## [Page text]
######
Thanks Gary,  waiting on this reply.  Have to scan all my film now.  The stonework image is great.


----------



## timor (Mar 22, 2014)

gsgary said:


> timor said:
> 
> 
> > Gary, scan from negative or print ?
> ...


INTERESTING


----------



## vimwiz (Mar 22, 2014)

Bad developer?

I shoot HP5 at 400 (or 200 and adjust) and process using Ilford LC29, and I never get that much grain!


----------



## gsgary (Mar 22, 2014)

smithdan said:


> Thanks Gary,  waiting on this reply.  Have to scan all my film now.  The stonework image is great.



Cheers thats a scan from the negative


----------



## gsgary (Mar 22, 2014)

timor said:


> gsgary said:
> 
> 
> > timor said:
> ...



Cock up alert, that was a scan of the negative, this is a quick scan of the print


----------



## smithdan (Mar 22, 2014)

vimwiz said:


> Bad developer?
> 
> I shoot HP5 at 400 (or 200 and adjust) and process using Ilford LC29, and I never get that much grain!



That's about it it seems,  either D76 not a compatible developer for Ilford or for some reason the stuff is deteriorating on the shelf faster than expected.  Fresh mix back in early January gave great silver on FP4.  Irrigation gear shot (HP5) processed at 6 weeks in.  Motel at 8 weeks.

I could see faint negs with tired developer but not gravel.

Thanks vimwiz


----------



## vimwiz (Mar 22, 2014)

How did you store it? - At working strength or stock?

HP5+ *does* support D76, Ive got the ilford lab book and is listed in the table

For HP5+ at ISO 400, use at 1+1dilution for 11 mins, it says.

My (comncentrated, economy) developer lasts ~24h at working strength, but a good 6 months (longer is no air) at room temp, at stock strength.


----------



## IronMaskDuval (Mar 22, 2014)

what's film?


----------



## Josh66 (Mar 22, 2014)

IronMaskDuval said:


> what's film?


Har har.  That never gets old.

:raisedbrow:


----------



## timor (Mar 22, 2014)

IronMaskDuval said:


> what's film?


Are you serious ?


----------



## timor (Mar 22, 2014)
######
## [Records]
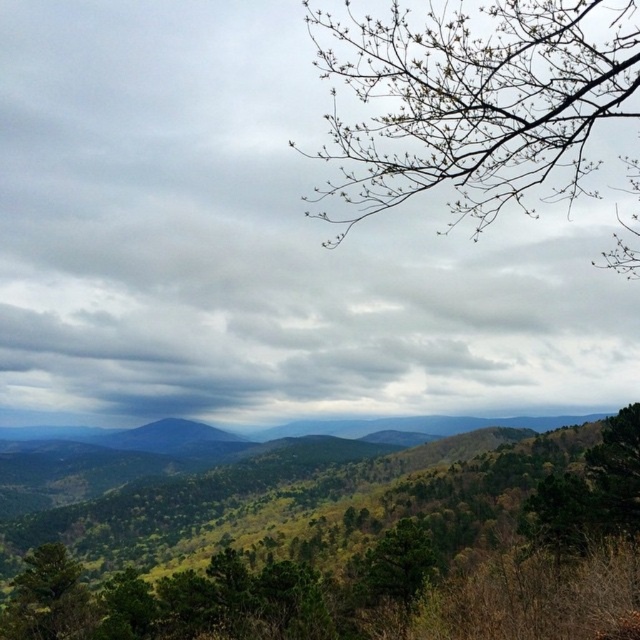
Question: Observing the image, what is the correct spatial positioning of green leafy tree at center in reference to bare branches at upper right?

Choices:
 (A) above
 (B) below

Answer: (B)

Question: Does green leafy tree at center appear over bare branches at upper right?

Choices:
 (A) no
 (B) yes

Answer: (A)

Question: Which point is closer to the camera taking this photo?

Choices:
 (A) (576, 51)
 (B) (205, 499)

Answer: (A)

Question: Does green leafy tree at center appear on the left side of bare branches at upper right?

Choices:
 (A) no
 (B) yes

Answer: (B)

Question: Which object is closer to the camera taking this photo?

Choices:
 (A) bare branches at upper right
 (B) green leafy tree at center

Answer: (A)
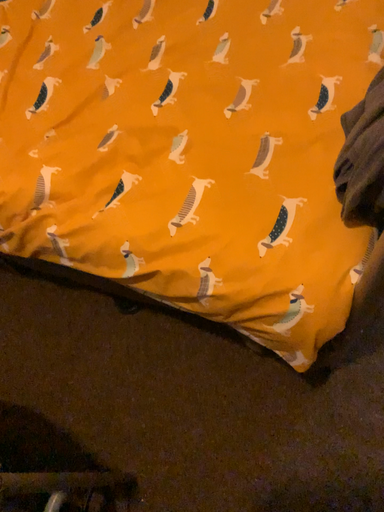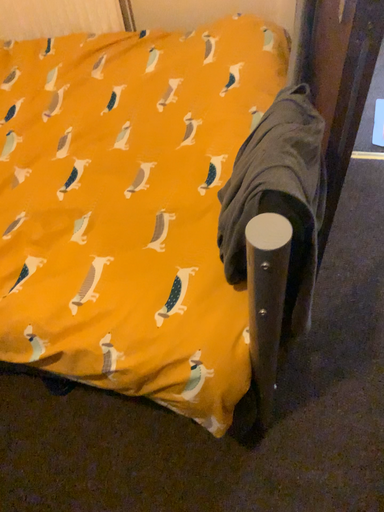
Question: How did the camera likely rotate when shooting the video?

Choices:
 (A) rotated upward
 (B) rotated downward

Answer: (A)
######
## [Work to complete]
Write out the part of the forum thread that starts with the words "My (comncentrated, economy)" and ends after the words "IronMaskDuval (Mar 22, 2014)". Rely on the forum thread alone, not on the material.

## [Response]
My (comncentrated, economy) developer lasts ~24h at working strength, but a good 6 months (longer is no air) at room temp, at stock strength.


----------



## IronMaskDuval (Mar 22, 2014)